Disease spreads in the ships and he makes it back to Spain with some infection spread. However on subsequent voyages the Spanish are always decimated by disease and perhaps bring significant new disease back to Europe. Here you have the reverse of the New World kill off (the disease would be different or at least different species). It would still impact and devastate the new world however perhaps the waves are much slower plus no invasion by the Spanish armies.

I mean, Europeans did come across diseases they didn't have in Africa and SEA, and we the Antonine Plague seems to have been thoroughly apocalyptic too long before the Black Death...what kinds of diseases are you envisioning, anyway? Is the Old World separated from the Americas by a butterfly screen/net and develops as normal, or does the ASB simply remove domesticable animals from the Eurasian package?

A really good one would be something like a medieval Spanish Flu, which kills what would normally be stronger humans (so typically younger adults, and men, first); that would obviously invite aggression from neighbours potentially leading to serious societal changes that would keep everyone busy for a long time. But diseases like that aren't as common.
 
Considering smallpox was the biggest killer of new world populations, you have to somehow inoculate American native populations against it. For that, geographical/ASB changes are required, plain and simple.
 

trajen777

Banned
I mean, Europeans did come across diseases they didn't have in Africa and SEA, and we the Antonine Plague seems to have been thoroughly apocalyptic too long before the Black Death...what kinds of diseases are you envisioning, anyway? Is the Old World separated from the Americas by a butterfly screen/net and develops as normal, or does the ASB simply remove domesticable animals from the Eurasian package?

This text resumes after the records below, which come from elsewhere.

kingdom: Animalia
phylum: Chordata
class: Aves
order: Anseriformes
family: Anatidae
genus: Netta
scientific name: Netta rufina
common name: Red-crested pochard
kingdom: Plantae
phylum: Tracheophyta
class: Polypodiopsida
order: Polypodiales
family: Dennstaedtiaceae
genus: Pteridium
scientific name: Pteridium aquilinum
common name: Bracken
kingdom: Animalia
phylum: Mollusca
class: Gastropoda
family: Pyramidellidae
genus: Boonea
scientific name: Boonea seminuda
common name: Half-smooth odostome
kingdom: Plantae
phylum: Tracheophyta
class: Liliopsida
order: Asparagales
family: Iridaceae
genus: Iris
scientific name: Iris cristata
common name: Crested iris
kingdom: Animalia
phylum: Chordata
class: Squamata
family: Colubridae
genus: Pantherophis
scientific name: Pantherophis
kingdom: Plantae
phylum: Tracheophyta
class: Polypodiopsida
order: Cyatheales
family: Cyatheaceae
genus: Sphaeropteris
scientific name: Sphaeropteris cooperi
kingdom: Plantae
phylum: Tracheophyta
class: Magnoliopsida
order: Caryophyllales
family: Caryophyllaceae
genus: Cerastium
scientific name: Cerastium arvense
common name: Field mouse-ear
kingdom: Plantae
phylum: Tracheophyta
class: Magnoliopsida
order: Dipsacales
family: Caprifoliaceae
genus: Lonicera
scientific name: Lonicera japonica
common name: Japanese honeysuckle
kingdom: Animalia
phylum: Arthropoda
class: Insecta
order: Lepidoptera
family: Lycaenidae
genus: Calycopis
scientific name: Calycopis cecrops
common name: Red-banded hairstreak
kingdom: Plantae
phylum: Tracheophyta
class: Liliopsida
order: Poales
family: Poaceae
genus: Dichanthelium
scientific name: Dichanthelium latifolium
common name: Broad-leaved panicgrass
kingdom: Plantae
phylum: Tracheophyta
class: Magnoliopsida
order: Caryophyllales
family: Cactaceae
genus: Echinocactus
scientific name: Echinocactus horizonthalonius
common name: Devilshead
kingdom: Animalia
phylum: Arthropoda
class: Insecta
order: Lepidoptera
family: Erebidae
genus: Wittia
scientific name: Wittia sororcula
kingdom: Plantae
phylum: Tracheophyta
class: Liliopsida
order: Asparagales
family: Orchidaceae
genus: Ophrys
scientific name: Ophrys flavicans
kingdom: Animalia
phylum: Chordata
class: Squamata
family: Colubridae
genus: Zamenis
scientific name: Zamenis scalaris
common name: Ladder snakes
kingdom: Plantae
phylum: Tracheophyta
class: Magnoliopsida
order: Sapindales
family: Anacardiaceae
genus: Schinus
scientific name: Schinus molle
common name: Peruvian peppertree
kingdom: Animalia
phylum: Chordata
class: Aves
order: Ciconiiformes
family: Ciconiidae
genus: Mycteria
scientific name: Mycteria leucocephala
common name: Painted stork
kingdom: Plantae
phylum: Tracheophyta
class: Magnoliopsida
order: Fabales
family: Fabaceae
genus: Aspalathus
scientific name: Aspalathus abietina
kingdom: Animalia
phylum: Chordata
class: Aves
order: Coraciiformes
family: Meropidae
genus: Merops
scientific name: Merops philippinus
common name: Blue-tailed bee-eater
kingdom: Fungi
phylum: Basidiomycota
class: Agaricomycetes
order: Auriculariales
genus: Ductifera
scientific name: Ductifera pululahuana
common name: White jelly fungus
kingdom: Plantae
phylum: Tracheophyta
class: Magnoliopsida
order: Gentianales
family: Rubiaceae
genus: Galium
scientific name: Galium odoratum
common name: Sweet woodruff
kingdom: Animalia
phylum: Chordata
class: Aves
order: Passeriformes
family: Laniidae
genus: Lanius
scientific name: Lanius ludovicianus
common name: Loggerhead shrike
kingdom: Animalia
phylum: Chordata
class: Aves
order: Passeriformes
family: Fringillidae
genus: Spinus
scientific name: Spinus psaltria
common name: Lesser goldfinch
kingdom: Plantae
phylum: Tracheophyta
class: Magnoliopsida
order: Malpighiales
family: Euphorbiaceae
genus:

A really good one would be something like a medieval Spanish Flu, which kills what would normally be stronger humans (so typically younger adults, and men, first); that would obviously invite aggression from neighbours potentially leading to serious societal changes that would keep everyone busy for a long time. But diseases like that aren't as common.
I'm thinking Europe develops normally but, you have a new world much more advanced with many more domesticated animals ( think llamas more wide spread, Polynesians (some evidence exists the visited) have them intro pigs and chickens).

Anyway under separate conditions you would have mutation of pigs and chickens etc that would transfer to people over time. So when the Europeans arrive they are exposed to plagues they have no immunity for
 

trajen777

Banned
So to better state my tl. I am saying the new world develops it's own virus from interaction from its own contact with domesticated animals. The old world brings it's diseases to the new world but their are new diseases that hit the old world from the new world. The diseases both ways cause devastation
 

BlondieBC

Banned
So to better state my tl. I am saying the new world develops it's own virus from interaction from its own contact with domesticated animals. The old world brings it's diseases to the new world but their are new diseases that hit the old world from the new world. The diseases both ways cause devastation

I would go with the Inca's then. From llama. Call it camel pox.

Also, Measles relative in cows is Rinderpest which can impacts many ungulates. It wipe out a species of antelope in the last 150 years in Africa. So, if Camel Pox ancestoral disease can wipe out some European animals, even better. So say the Llamapest wipes out goats and sheep in the old world. Navies of the world moving goats around as food on ships is how it spreads.